Keith Kappel: My question is related to the image of the sector armies on page 98 during the Clone Wars. You have each sector army being led by a Moff, which I think is great, I loved seeing all the familiar and obscure Moff names, however, I had been under the impression Jedi-General Ry Gaul ran the 2nd Sector Army, and Ki Adi Mundi ran the 4th. Were the Moffs just liaisons between the Jedi/Army and Senate? Also, are there any plans to establish definitively which Jedi Council member controlled which Systems Armies? And Finally, was the inclusion of Black Sword Command as the 6th Systems army meant to be a nod toward the Black Fleet Crisis material?

Paul Urquhart: The exact evolution of the Governors-General before they take full control in the last days of the Republic is deliberately left ambiguous, but most are Judicial officers (compare them to the Clone Marshal Commanders who also pair with the Jedi Generals). Black Sword is definitely intended as the original of the Black Fleet command – Moff Gann and Sector 5 are also referenced there.

Faith O’Leary: What is it like to be a part of Star Wars? I mean, that’s HUGE! it must be a big honor!

Jason Fry: It’s an enormous honor. I pinch myself all the time. Also, it’s AMAZING to know that kids like your books and those books have encouraged them to become avid readers and use their imagination. I get that with my DK books a lot, and feel very lucky to hear it.
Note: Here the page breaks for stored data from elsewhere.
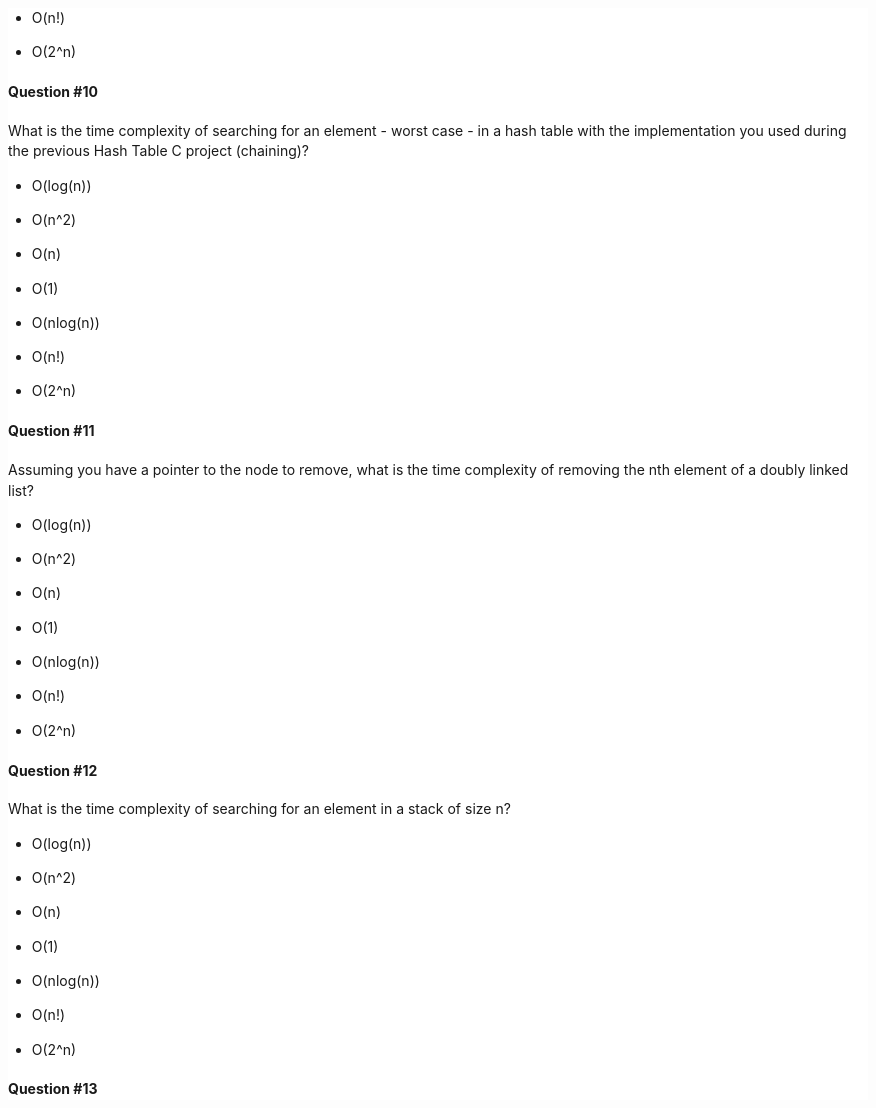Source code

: *   O(n!)
    
*   O(2^n)
    

#### Question #10

What is the time complexity of searching for an element - worst case - in a hash table with the implementation you used during the previous Hash Table C project (chaining)?

*   O(log(n))
    
*   O(n^2)
    
*   O(n)
    
*   O(1)
    
*   O(nlog(n))
    
*   O(n!)
    
*   O(2^n)
    

#### Question #11

Assuming you have a pointer to the node to remove, what is the time complexity of removing the nth element of a doubly linked list?

*   O(log(n))
    
*   O(n^2)
    
*   O(n)
    
*   O(1)
    
*   O(nlog(n))
    
*   O(n!)
    
*   O(2^n)
    

#### Question #12

What is the time complexity of searching for an element in a stack of size n?

*   O(log(n))
    
*   O(n^2)
    
*   O(n)
    
*   O(1)
    
*   O(nlog(n))
    
*   O(n!)
    
*   O(2^n)
    

#### Question #13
Johann Mitzscherlich: On page 125, you introduced the story of Isila Drutch, a female Stormtrooper. On the accompanying image, you can see two women, a black-haired and a blond one. Is one of these women Isila and if yes, which of them?

Jason Fry: Don’t think either of those is Drutch. She’d probably punch the photographer.
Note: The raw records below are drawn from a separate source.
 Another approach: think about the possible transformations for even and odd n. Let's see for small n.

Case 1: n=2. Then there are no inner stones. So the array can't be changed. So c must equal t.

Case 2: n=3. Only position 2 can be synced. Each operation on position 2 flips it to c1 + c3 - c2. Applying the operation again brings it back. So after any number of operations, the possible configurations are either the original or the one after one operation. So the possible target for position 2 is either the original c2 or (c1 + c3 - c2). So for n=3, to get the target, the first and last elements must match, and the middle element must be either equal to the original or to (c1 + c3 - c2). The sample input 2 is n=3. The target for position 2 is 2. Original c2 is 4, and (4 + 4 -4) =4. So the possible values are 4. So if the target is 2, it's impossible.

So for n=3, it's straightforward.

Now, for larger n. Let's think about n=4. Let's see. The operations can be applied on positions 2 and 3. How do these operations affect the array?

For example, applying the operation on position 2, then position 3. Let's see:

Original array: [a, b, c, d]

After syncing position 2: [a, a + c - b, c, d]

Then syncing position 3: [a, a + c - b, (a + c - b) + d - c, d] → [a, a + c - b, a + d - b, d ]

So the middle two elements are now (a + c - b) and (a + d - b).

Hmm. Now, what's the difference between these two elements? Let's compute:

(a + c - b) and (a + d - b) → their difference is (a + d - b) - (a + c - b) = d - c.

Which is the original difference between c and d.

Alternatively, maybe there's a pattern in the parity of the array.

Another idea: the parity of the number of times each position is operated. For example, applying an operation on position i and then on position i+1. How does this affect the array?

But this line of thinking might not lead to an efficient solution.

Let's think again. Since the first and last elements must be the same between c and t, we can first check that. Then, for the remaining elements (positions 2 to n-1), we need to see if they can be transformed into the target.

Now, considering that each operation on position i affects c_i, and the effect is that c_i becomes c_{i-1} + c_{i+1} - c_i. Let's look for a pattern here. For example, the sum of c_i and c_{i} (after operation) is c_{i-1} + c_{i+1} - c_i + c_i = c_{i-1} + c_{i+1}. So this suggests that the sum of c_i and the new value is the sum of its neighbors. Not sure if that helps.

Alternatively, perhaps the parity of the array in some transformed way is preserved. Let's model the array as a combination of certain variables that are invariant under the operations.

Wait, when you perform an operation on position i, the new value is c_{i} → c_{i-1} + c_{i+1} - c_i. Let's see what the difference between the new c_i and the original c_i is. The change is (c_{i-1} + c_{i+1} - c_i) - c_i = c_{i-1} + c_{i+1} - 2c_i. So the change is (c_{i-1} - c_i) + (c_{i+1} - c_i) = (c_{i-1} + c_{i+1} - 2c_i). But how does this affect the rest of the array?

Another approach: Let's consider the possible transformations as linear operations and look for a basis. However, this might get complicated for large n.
Tim Veekhoven:Warfare revealed some new names. This will open some possibilities to retcon some unnamed characters in the movies, don’t you think?

Jason Fry: There are some cool blanks filled in re movie characters in an upcoming Star Wars Insider magazine. More would be cheating. Gonna be fun.

Aaron Church: What was your biggest challenge in putting this book together?

Jason Fry: Biggest challenge was I felt far more confident in my geography knowledge for the Atlas than I did re military and Warfare. To address that I a) brought in Paul b) leaned on LFL for help c) crowdsourced stuff with fans on TheForce.Net and d) worked as hard as I could. I think/hope it worked out OK….

Charlie Korb: What percentage of the the guide would you say is information that is found only there versus the information that you put together from an amalgam of other sources?

Jason Fry: Hmm. Hard to say because sometimes the info’s established but the connecting framework that forms a new/never-before-explicated narrative is new. You try for a mix.

Johann Mitzscherlich: You introduced the Z-95 Headhunter on p. 52, using the image of the TCW-like Z-95 that was introduced just this season. Do you want to say with this that the TCW Headhunter is actually the original Headhunter from the EU because as far as I know, it’s intended by TCW to have an own Headhunter (A Clone Z-95 Headhunter, if you want so).

Jason Fry: Paul worked out a full development sequence for all the Z-95 variants, but then the Clone Wars version showed up. Best to leave it to one side and avoid snafus.

Joe Sorbera: Are there any new “Essential Guides” that you’d like to write?

Jason Fry: I’ll leave that to Del Rey and LFL. I’d be thrilled to play any role where they think I make sense.

Star Wars Books (Erich:) I can say this, as Jason’s editor I’d love to work with him on another Essential Guide and we’ve had numerous conversations about what subject we could tackle next. As soon as we settle on something I’ll let you all know.